So you’ve been stuck indoors all winter long patiently waiting for the rivers to thaw and the trouts to wake up. Now that winter seems to be loosening its grip the waiting is almost unbearable. Some of the more “hardcore” anglers will venture out and net a few fish after spending 3 to 4 hours trudging through the snow and in the craptastic weather. Mostly we do it because we can’t torture ourselves by just thinking about tight lines anymore and have to put ourselves through some pretty miserable days just for that one moment with a trout…its not called “hardcore” for nothing I guess. I just call it being a fly angler and I am fortunate that my entire life these days is basically all about trout.
I love this transition period. When everyone starts thinking about fishing again. All the guides and shops start coming out of the woodwork, your old buddies that know you are a guide and have a boat call ya up and ask about how the river is. I’ve been watching this river for 10 years and after the drought and everything that hit us last year I am more stoked and anxious for this coming 2016 trout season than any other. The early season is a great time to fish. There aren’t many other anglers on the river, the bigger fish are easier to catch, there are only a few things that trout will actually eat, and only a few places they will be as the spring slowly approaches. Knowing how to fish in the early season separates the men from the boys, the ladies from the girls, the hogs from the dinks, if you will…or just means you can’t take it anymore and need to stick some trout.

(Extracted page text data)
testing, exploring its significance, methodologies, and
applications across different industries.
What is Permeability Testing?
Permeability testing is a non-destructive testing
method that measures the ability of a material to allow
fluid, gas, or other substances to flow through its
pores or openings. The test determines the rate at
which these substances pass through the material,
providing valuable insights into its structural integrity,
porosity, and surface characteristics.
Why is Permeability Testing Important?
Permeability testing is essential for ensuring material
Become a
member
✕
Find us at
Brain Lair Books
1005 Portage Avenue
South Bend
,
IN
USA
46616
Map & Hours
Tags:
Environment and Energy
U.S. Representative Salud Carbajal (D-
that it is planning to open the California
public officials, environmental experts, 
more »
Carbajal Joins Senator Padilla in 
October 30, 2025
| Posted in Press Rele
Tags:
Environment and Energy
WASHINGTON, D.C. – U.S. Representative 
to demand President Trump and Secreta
==
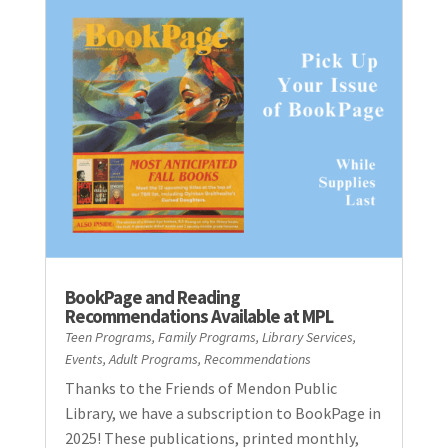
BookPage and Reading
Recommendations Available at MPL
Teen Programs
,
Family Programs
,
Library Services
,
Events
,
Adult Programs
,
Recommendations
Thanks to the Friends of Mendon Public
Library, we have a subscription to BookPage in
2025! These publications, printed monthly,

Activity list
[a] In the early-season trout fishing text, how many years has the writer been watching the river?
[b] Continue the early-season trout fishing text from the point where it stops.

Answers per task
[a] 10 years.

[b]
Early Season techniques aren’t rocket science, just fishy science. Trout are still sleepy, and their feeding habits are directly related to the river water temperature. When water temps start rising above 40 degrees trout metabolism starts up and they require more food to function. They’ve been in hibernation basically for the winter, podded up with buddies eating only when they absolutely need it. Now that things are warming up they start needing more food and another thing starts to weigh on the trouts mind…sex. Spawning to be exact. Fish need a lot of protein in order to spawn, which means they need food. Lots of food. Soon fish will be gorging themselves on stoneflies, baitfish, small mayflies, and midges like crazy.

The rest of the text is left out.